Я забыл сказать, что такие философы жизнерадостны и что они любят сидеть в бездне совершенно ясного неба: они нуждаются в иных средствах для того, чтобы выносить жизнь, чем другие люди; ибо они страдают иначе (то есть в равной степени как от глубины своего презрения к человеку, так и от своей любви к человеку). — Животное, которое больше всего страдало на земле, изобрело для себя — смех.
991.
О непонимании «жизнерадостности». — Это временное облегчение от долгого напряжения; это разнузданность, Сатурналии духа, который освящает и готовит себя к долгим и страшным решениям. «Шут» в форме «науки».
992.
Новая иерархия среди духов; трагические натуры больше не в авангарде.
993.
Для меня утешительно знать, что над дымом и грязью человеческой низости существует высшее и более светлое человечество, которое, судя по их числу, должно быть малочисленной расой (ибо все, что хоть как-то выделяется, ipso facto редко).

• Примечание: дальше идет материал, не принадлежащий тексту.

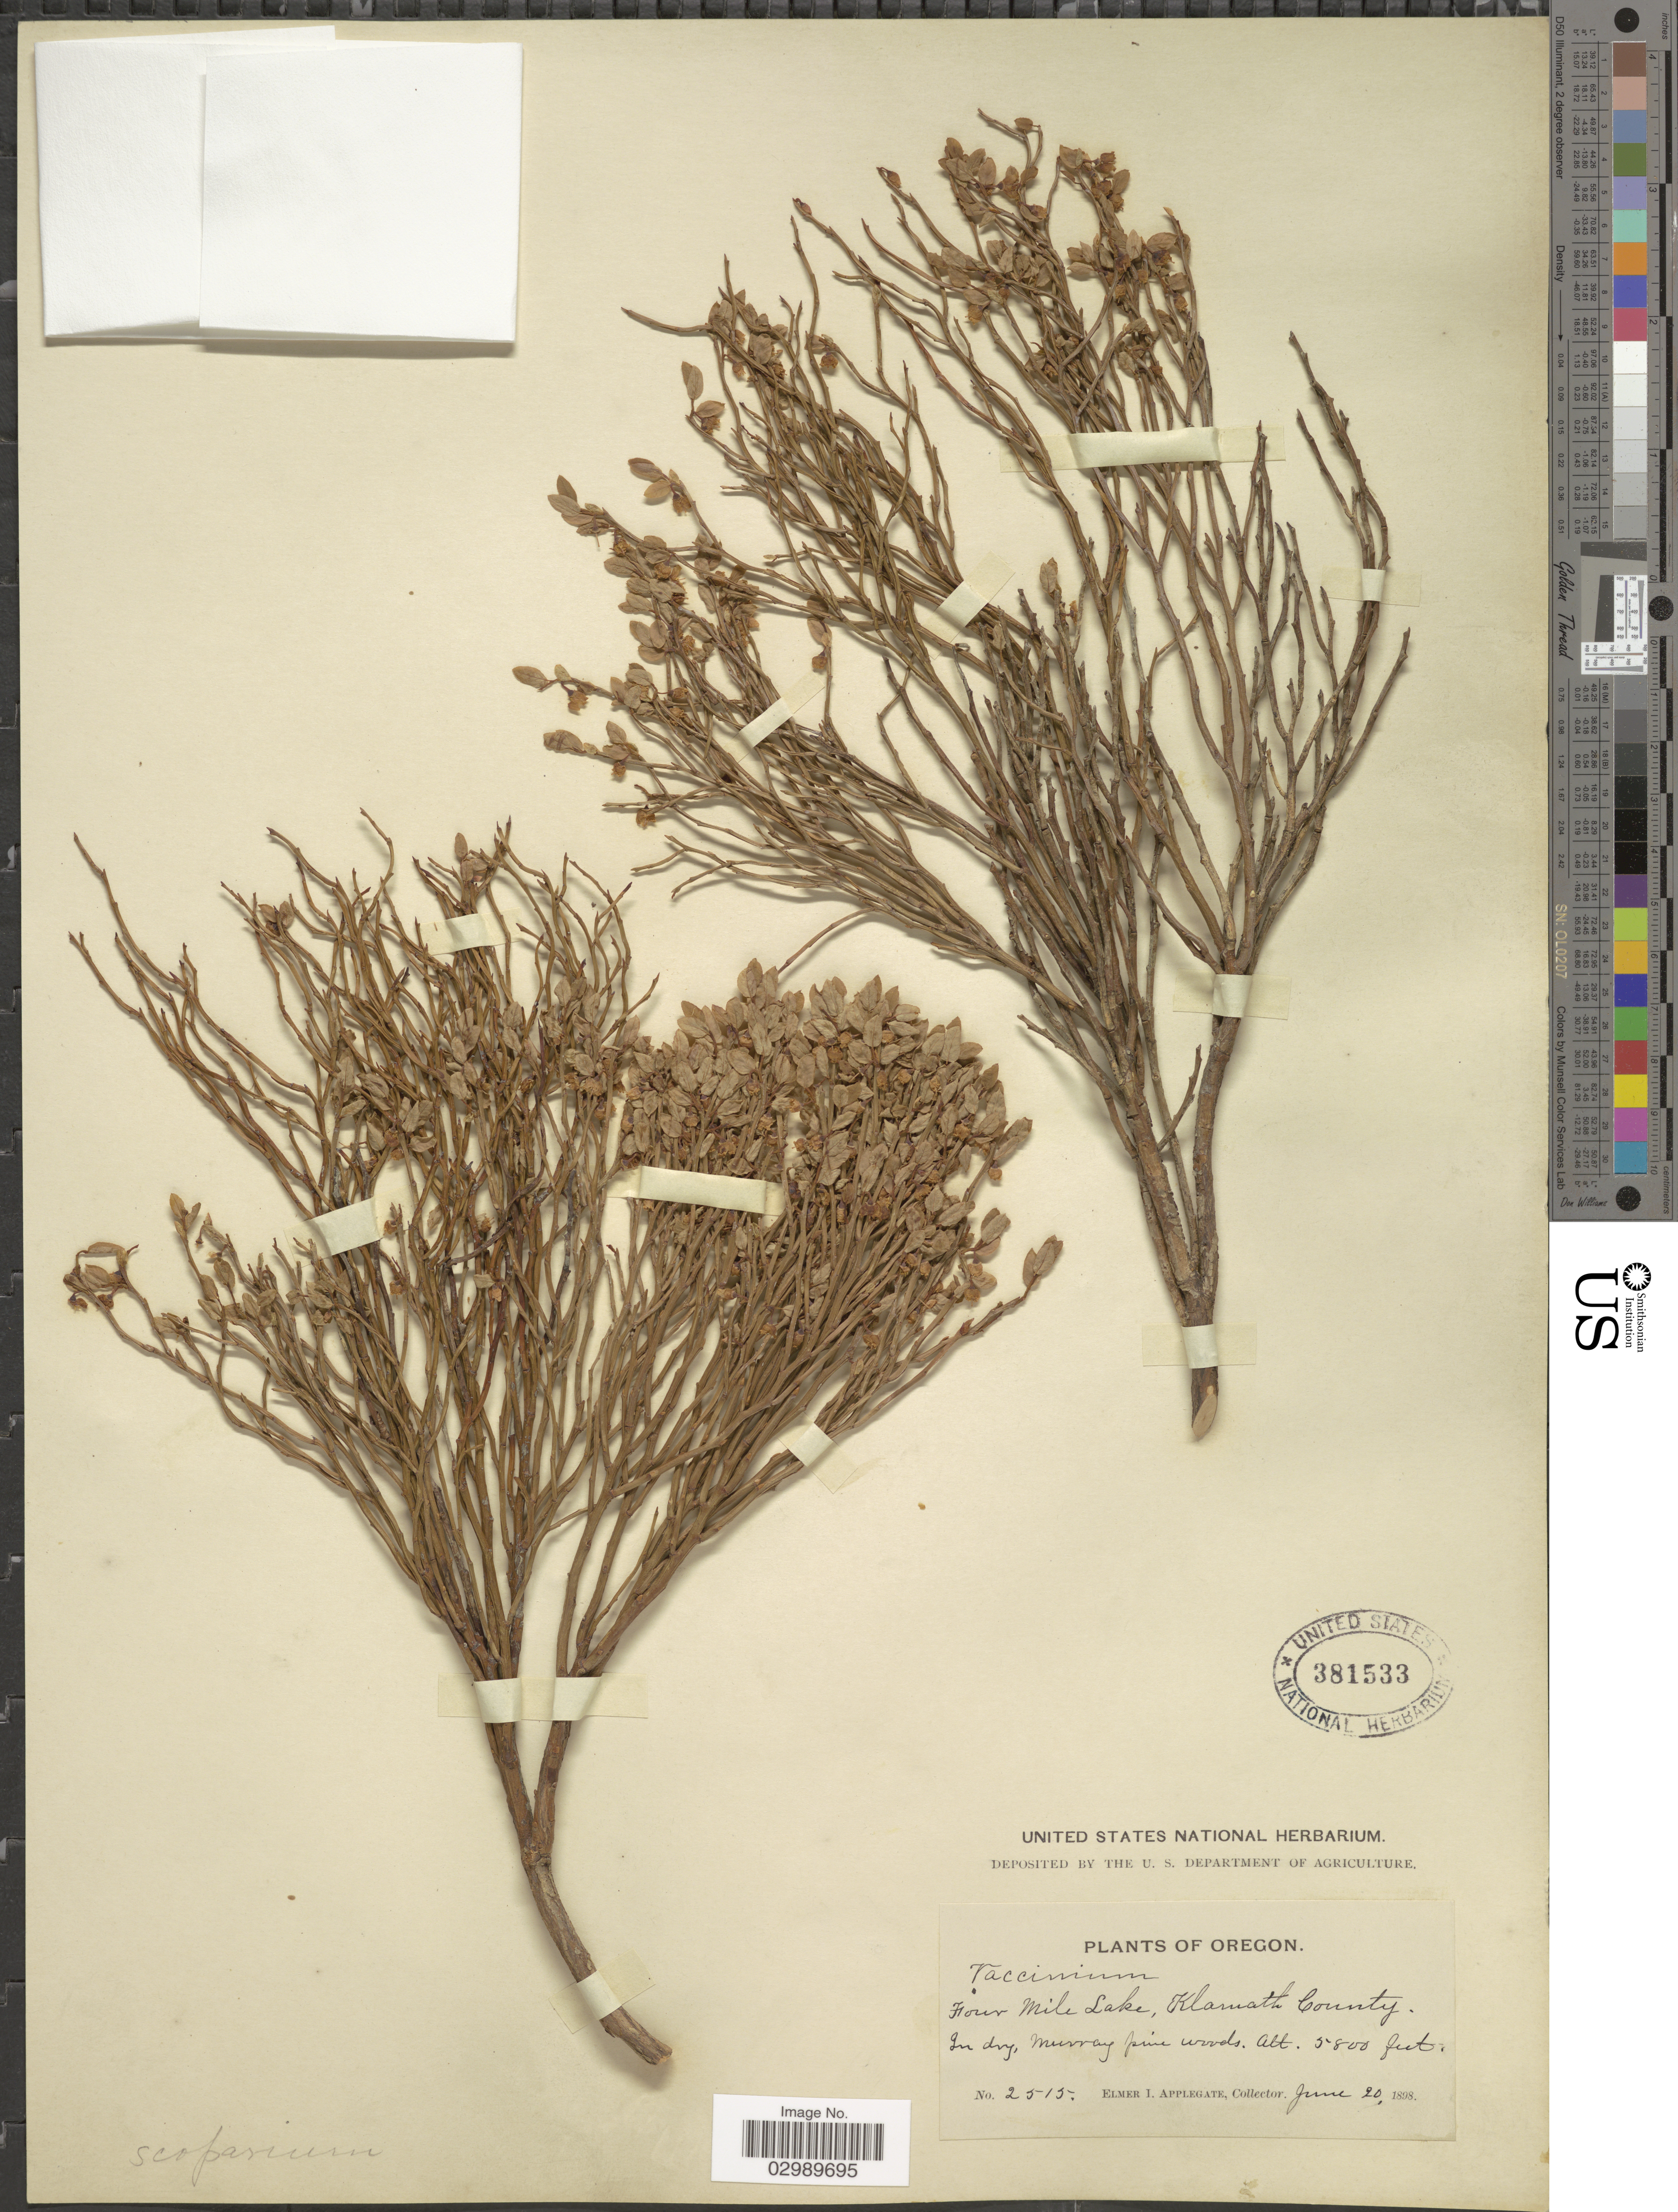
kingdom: Plantae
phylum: Tracheophyta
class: Magnoliopsida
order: Ericales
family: Ericaceae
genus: Vaccinium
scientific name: Vaccinium scoparium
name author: Leiberg ex Coville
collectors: E. I. Applegate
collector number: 2515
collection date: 1898-06-20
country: United States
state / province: Oregon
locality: Four Mile Lake, Klamath County.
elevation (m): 1768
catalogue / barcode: US 381533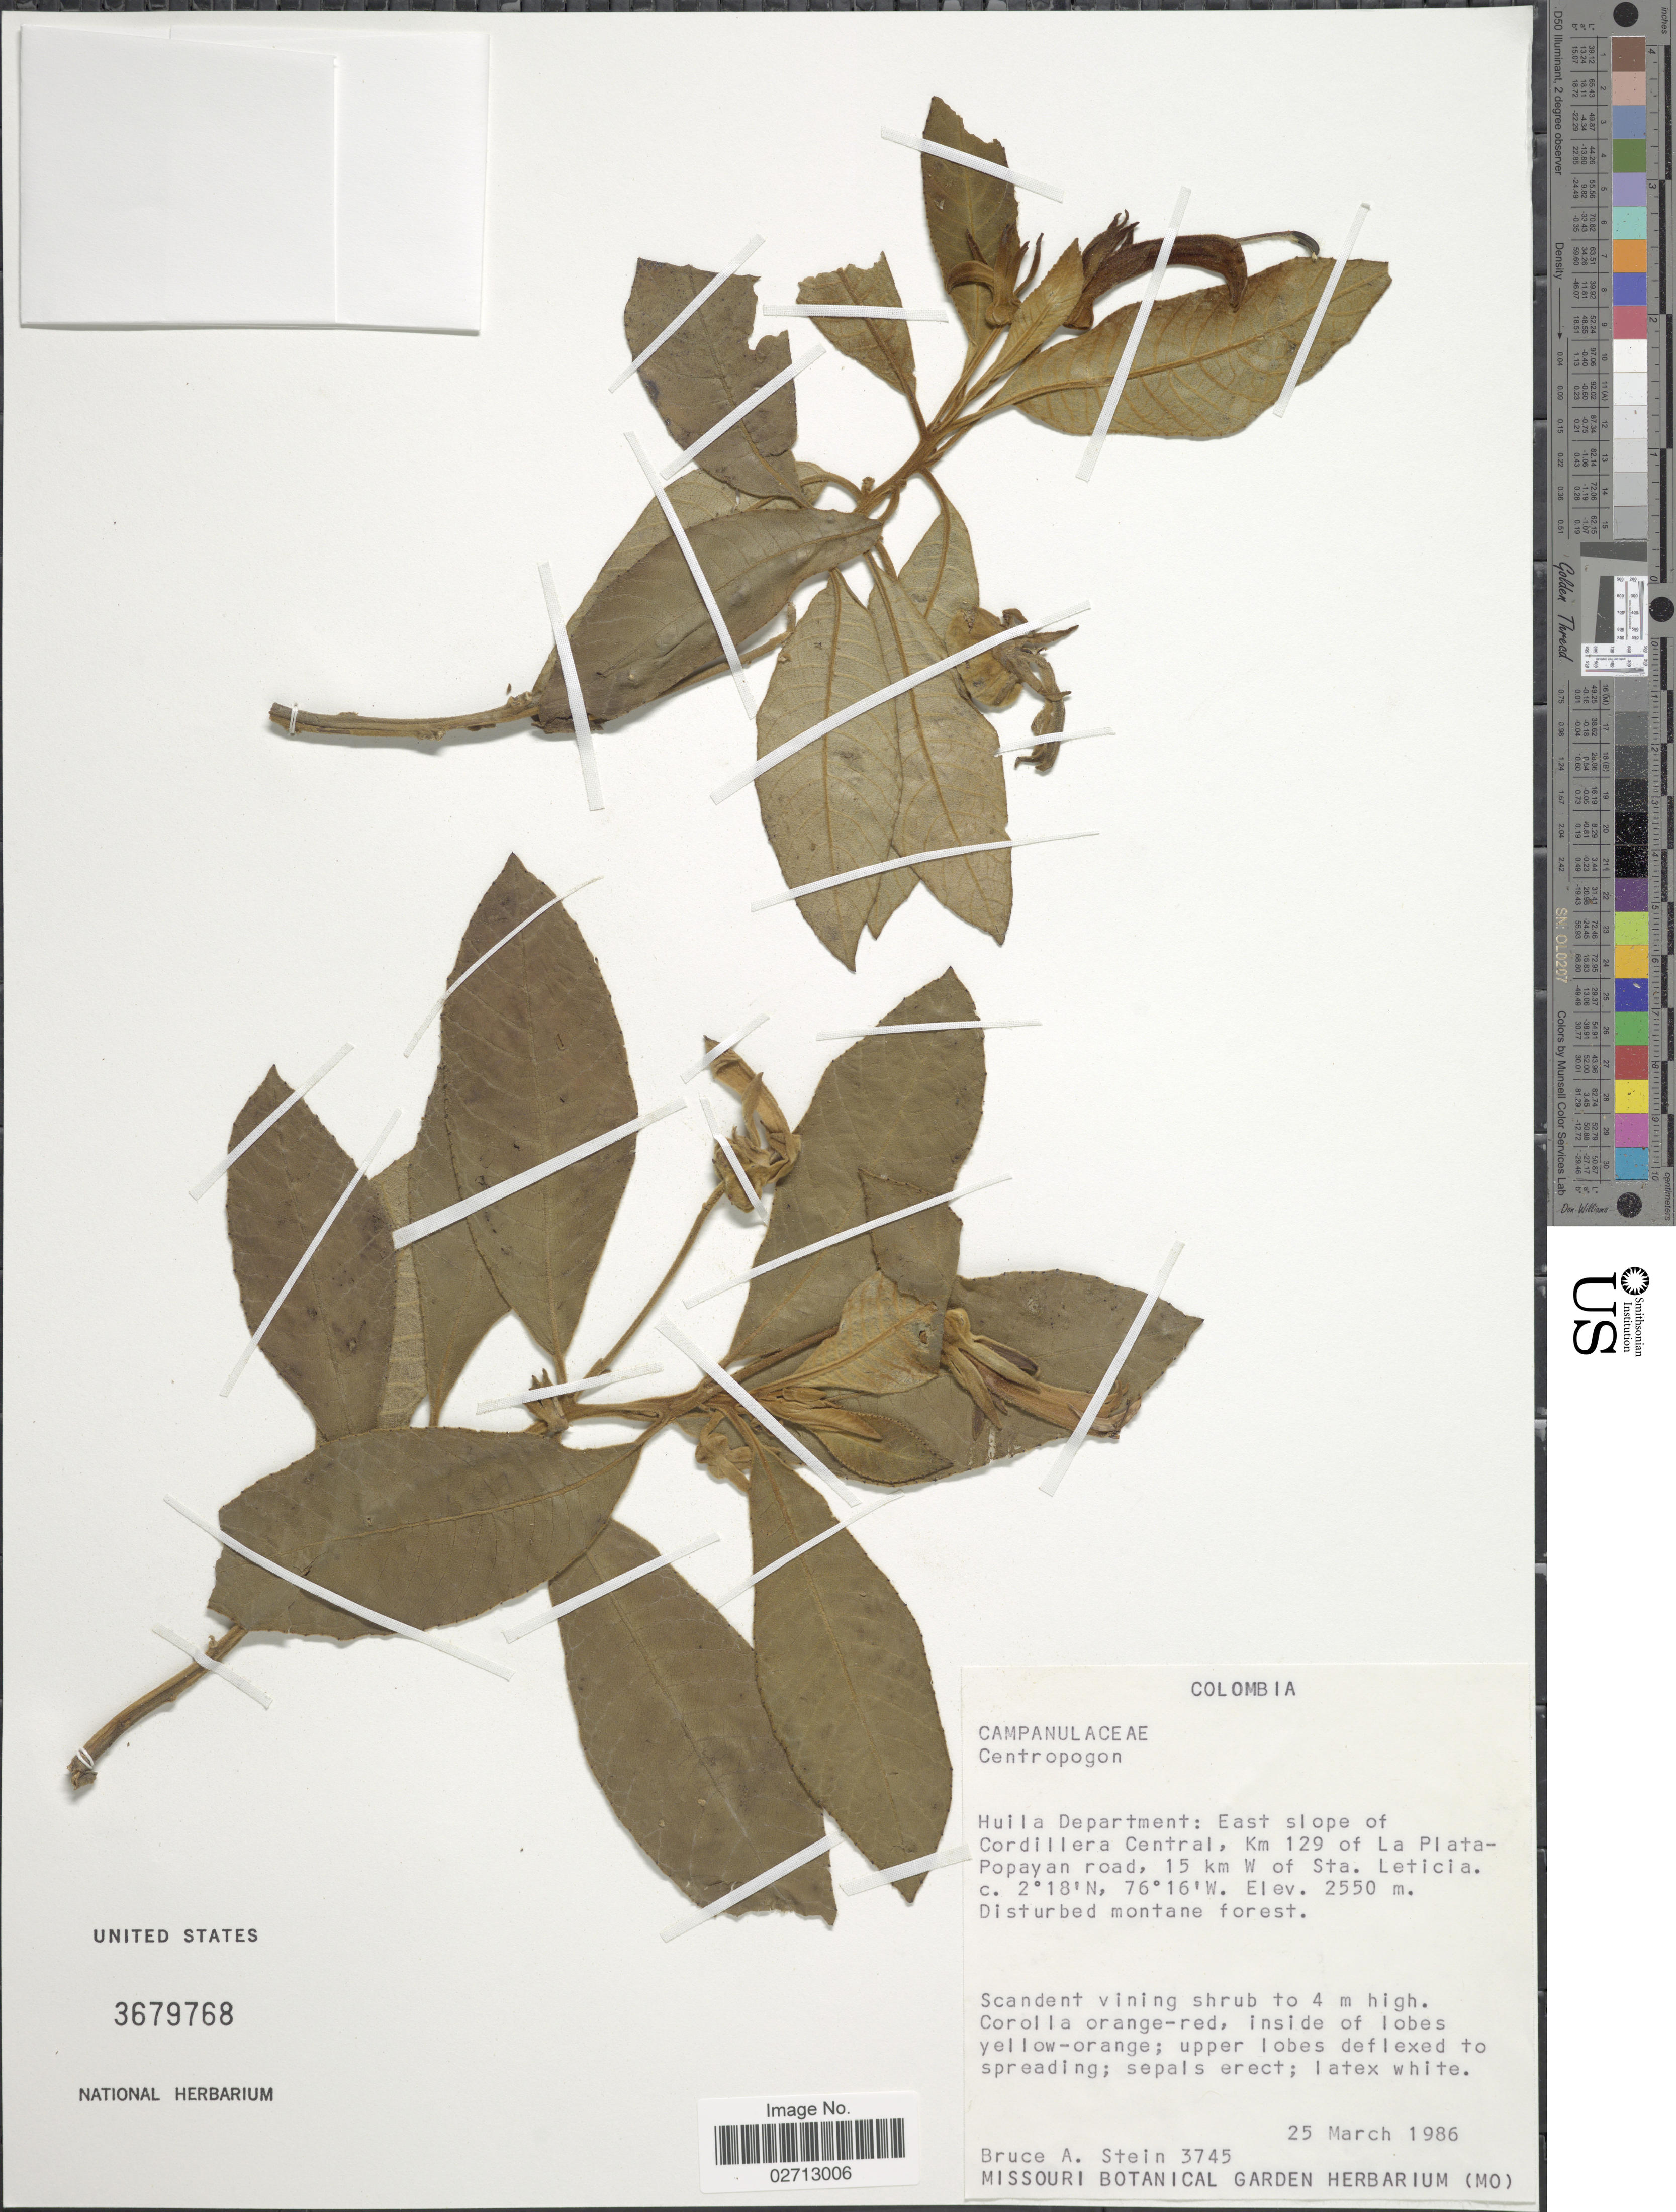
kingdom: Plantae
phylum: Tracheophyta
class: Magnoliopsida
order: Asterales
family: Campanulaceae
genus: Centropogon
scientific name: Centropogon sp.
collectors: B. A. Stein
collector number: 3745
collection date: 1986-03-25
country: Colombia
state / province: Huila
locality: East slope of Cordillera Central. Km 129 of La Plata-Popayan road, 15 km W of Sta. Leticia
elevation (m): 2550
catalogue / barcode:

Человек не принадлежит к этой расе потому, что он случайно оказался более одаренным, более добродетельным, более героическим или более любящим, чем люди внизу, но потому, что он холоднее, светлее, дальновиднее и одиноче; потому что он выносит, предпочитает и даже настаивает на одиночестве как на радости, привилегии, да, даже как на условии существования; потому что он живет среди облаков и молний как среди своих равных, а также среди солнечных лучей, капель росы, снежинок и всего того, что неизбежно должно исходить с высот и что в своем движении всегда перемещается с небес на землю. Желание смотреть вверх — не наше желание. — Герои, мученики, гении и энтузиасты всех видов недостаточно спокойны, терпеливы, тонки, холодны или медлительны для нас.